Exclusive Free Radical Mechanisms of Cellular Photosensitization

In order to determine the specific effects of radical‐induced reactions in the absence of complicating excited‐state pathways, four different thiohydroxamic esters and their parent molecule, N ‐hydroxypyridine‐2(1 H )‐thione, have been studied in murine L1210 leukemia cells for their ability to produce photobiological damage. Irradiation (X exc = 355 nm) of cells in the presence of thiopyridone esters, specific photolytic precursors of sulfur‐, carbon‐ and oxygen‐centered radicals, caused toxicity that was unambiguously demonstrated to result from radical photosensitization mechanisms. Cellular morphological changes were observed following irradiation but apoptosis was not found to take place. A good correlation was evident between lipid peroxidation, measured by the thiobarbituric acid method, and phototoxicity, assessed by the trypan blue exclusion assay, indicating that the ester derivatives exert their effects mainly in plasma and/ or subcellular membranes. Irradiation performed under deaerated conditions also induced significant phototoxicity but the effects of deaeration were dependent on the ester used and are discussed in terms of the nature of the primary radical species generated in each case.

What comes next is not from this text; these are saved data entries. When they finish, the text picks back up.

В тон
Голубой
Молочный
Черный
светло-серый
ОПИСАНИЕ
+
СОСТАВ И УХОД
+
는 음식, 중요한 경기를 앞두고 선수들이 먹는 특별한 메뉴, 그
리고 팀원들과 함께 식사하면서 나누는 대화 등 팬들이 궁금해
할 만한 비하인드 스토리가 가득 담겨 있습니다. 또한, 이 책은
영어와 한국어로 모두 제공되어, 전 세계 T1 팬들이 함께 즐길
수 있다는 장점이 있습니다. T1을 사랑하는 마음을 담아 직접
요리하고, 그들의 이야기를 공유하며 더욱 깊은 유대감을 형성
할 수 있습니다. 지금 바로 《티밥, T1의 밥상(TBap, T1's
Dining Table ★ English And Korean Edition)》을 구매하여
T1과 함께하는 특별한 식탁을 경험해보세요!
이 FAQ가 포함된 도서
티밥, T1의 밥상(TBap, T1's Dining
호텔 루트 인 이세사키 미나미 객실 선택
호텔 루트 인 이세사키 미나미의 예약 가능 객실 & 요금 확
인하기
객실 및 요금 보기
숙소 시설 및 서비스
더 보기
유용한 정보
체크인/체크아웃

Irradiation of L1210 cells in the presence of N ‐hydroxypyridine‐2(1 H )‐thione, a nonspecific, photochemical source of hydroxyl radical, was also found to trigger phototoxicity and lipid peroxidation. However in this case, photodamage cannot yet be definitely attributed to a radical or type II mechanism although the apparent oxygen independence of phototoxicity would indicate that type II contribution is not significant.